Fueron dos sobresaltos en La Rioja entre los que medió un abismo. Por un lado, el suceso de los dos menores de ocho y doce años que decidieron lanzarse a la aventura desde Oyón y, por otro, el asunto de los bachilleres que asaltaron los ordenadores de sus profesores para hacerse con los exámenes y venderlos a veinte euros.
La travesura de los niños alaveses fue precisamente eso, una niñería. Ignorando las consecuencias que conllevaba (en su búsqueda intervinieron la Ertzaintza, la Policía Local de Logroño, la Guardia Civil y la Policía Nacional), los chavales se desplazaron hasta Logroño ejerciendo precozmente el derecho a la libertad de movimiento al que sólo accederán cuando cumplan la mayoría de edad. Su escapada tuvo un final feliz y, por la tranquilidad de sus familias, cabe desear que hayan extraído alguna valiosa lección para el futuro.
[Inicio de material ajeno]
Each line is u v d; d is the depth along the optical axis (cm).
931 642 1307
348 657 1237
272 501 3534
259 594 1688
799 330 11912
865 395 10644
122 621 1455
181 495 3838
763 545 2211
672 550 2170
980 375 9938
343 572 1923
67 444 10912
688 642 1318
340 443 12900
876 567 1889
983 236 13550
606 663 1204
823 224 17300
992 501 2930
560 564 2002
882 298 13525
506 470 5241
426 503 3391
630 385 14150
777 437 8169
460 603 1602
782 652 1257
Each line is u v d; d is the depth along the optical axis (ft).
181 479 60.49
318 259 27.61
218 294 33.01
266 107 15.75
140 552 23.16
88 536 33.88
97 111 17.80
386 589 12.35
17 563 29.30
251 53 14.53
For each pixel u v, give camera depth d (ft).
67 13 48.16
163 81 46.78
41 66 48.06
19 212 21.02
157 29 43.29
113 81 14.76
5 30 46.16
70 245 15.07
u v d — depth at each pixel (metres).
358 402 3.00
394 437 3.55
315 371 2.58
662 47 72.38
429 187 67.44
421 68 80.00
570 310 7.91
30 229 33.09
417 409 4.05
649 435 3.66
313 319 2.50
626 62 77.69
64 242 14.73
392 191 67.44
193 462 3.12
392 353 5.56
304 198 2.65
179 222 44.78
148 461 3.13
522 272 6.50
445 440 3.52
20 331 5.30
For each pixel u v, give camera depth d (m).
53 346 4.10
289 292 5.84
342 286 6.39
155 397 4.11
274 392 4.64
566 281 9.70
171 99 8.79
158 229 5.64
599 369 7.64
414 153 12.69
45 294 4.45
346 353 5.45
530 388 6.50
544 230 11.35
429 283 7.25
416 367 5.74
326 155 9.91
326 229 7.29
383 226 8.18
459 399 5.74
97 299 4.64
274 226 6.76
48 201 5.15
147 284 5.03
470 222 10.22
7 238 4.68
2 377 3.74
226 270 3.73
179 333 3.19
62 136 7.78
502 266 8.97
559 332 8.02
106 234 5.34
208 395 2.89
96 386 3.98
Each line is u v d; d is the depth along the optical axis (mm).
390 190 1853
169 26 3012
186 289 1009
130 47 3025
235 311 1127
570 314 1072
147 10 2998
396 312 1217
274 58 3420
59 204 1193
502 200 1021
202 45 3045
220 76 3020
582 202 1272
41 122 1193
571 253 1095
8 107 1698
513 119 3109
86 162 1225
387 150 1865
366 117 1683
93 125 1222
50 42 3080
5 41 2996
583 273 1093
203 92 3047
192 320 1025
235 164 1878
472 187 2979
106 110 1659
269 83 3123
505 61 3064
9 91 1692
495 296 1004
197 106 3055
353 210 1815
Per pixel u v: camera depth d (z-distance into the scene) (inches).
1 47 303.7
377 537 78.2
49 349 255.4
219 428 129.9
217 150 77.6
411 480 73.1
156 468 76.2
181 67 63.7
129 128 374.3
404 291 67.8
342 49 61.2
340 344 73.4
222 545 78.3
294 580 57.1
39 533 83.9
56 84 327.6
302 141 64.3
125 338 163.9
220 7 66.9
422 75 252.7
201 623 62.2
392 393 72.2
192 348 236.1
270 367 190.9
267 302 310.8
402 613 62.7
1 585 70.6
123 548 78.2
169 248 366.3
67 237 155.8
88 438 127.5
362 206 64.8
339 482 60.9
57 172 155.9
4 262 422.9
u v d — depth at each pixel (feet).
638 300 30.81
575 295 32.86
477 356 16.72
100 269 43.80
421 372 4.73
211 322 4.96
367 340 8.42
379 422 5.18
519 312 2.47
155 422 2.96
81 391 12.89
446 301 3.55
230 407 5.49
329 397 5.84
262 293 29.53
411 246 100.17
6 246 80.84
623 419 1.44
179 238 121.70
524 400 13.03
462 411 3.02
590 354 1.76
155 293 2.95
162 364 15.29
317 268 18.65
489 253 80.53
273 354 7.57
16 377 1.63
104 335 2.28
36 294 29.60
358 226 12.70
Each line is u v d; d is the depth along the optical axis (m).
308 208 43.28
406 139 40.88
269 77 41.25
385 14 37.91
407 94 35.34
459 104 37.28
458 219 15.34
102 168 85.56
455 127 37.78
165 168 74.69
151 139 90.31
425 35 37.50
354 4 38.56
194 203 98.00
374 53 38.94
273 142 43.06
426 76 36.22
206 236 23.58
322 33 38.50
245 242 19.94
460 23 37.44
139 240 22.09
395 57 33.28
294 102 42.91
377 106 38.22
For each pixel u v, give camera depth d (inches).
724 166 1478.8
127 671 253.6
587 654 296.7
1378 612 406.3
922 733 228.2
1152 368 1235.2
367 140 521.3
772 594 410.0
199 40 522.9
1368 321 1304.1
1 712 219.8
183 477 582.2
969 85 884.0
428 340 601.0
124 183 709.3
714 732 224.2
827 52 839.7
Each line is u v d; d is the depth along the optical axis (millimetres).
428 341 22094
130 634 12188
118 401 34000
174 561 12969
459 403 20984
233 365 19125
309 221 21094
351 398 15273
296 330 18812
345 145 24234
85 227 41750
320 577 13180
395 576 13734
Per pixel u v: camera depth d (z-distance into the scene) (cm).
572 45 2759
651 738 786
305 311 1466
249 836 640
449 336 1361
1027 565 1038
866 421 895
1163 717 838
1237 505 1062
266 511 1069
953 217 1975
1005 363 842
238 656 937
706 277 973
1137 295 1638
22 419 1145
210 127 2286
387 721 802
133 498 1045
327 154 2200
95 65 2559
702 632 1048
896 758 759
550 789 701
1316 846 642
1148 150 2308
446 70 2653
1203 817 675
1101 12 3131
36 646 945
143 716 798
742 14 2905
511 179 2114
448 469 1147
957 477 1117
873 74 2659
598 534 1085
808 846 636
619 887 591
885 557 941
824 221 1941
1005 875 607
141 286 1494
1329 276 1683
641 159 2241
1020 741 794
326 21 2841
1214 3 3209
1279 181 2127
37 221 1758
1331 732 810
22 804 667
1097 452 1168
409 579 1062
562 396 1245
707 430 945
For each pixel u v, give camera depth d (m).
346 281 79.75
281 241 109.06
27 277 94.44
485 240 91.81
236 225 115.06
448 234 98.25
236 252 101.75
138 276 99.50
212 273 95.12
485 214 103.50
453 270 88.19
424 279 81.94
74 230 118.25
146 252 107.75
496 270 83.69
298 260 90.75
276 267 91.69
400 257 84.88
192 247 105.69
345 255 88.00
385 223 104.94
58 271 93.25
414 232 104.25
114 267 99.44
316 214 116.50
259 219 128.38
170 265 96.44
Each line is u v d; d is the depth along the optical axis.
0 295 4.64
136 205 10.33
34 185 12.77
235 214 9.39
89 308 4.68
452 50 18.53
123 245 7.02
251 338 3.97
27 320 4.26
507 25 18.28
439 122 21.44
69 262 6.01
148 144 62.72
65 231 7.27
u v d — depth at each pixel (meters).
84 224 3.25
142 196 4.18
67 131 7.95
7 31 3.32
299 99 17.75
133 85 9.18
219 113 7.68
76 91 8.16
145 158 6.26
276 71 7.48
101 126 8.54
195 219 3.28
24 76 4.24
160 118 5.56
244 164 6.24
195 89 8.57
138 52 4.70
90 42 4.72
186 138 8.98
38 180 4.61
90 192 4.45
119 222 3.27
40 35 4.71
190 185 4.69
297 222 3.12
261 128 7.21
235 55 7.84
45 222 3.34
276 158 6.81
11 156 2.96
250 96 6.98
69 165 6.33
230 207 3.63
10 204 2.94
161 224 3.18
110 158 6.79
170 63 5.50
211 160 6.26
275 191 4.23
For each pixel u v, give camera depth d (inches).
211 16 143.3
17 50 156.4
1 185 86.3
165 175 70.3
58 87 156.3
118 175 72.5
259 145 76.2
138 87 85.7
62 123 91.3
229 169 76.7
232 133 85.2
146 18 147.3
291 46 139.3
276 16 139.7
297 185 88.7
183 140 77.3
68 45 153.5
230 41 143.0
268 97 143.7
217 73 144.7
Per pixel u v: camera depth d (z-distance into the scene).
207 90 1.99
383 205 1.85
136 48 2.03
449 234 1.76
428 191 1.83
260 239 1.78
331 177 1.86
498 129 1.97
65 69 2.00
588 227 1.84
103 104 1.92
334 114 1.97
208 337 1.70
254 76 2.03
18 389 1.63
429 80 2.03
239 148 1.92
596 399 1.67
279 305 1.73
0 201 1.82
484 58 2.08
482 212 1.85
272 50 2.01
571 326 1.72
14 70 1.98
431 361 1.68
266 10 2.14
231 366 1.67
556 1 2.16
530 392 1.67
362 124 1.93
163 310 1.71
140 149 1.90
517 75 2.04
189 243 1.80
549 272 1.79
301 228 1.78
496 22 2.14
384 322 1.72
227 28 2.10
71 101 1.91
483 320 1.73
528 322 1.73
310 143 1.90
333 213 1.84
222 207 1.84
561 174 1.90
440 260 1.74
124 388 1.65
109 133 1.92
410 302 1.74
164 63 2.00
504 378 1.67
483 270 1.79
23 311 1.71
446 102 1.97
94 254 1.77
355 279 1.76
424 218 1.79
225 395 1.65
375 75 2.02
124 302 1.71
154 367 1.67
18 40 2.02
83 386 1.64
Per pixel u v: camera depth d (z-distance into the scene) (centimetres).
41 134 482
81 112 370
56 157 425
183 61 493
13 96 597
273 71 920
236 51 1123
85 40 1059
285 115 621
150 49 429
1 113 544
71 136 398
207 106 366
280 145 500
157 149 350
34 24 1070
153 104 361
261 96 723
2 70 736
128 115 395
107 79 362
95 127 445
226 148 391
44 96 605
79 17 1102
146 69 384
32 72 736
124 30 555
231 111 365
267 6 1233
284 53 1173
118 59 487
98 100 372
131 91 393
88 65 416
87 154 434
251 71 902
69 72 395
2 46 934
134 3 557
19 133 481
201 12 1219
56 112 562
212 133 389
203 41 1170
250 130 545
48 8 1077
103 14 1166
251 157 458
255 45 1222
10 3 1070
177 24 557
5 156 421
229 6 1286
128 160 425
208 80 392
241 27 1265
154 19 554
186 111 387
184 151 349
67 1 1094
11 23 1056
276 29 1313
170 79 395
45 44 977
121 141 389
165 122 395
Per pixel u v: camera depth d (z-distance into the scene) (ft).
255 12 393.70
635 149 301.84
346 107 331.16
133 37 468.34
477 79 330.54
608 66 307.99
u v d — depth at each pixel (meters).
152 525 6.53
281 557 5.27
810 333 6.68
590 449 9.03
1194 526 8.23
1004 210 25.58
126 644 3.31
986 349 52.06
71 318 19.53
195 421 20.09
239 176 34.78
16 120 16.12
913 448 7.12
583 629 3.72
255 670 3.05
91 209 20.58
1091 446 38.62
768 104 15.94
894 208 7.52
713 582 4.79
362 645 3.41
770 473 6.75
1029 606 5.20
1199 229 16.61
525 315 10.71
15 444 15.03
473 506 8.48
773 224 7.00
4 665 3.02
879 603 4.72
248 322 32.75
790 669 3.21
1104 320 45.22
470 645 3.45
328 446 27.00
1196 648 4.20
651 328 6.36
Sin embargo, no puede calificarse de chiquillada lo ocurrido con el avispado ‘cartel’ de traficantes de pruebas académicas. Desde el centro se asegura que «los menores no habían intentando lucrarse con los exámenes», pero lo cierto es que, en lugar de compartir los ejercicios con sus colegas de forma altruista, cobraban dinero por ello, cumpliendo la regla de oro de la economía de mercado: gastar muy poco (vale con tener conexión con Internet y notables habilidades informáticas) para producir un bien (mal en este caso) y obtener así un beneficio.
Tampoco ellos, como los pequeños de Oyón, midieron el alcance de su acción. Porque su actitud no se limitó a la esfera privada y a la vergüenza a la que expusieron a sus familias. En su ‘hazaña’ comprometieron innecesariamente el prestigio de su colegio, que hará bien en aplicar el reglamento interno con el máximo rigor y sin miramientos. Ellos tampoco los tuvieron con sus profesores y con los compañeros que se dejan los huevos estudiando.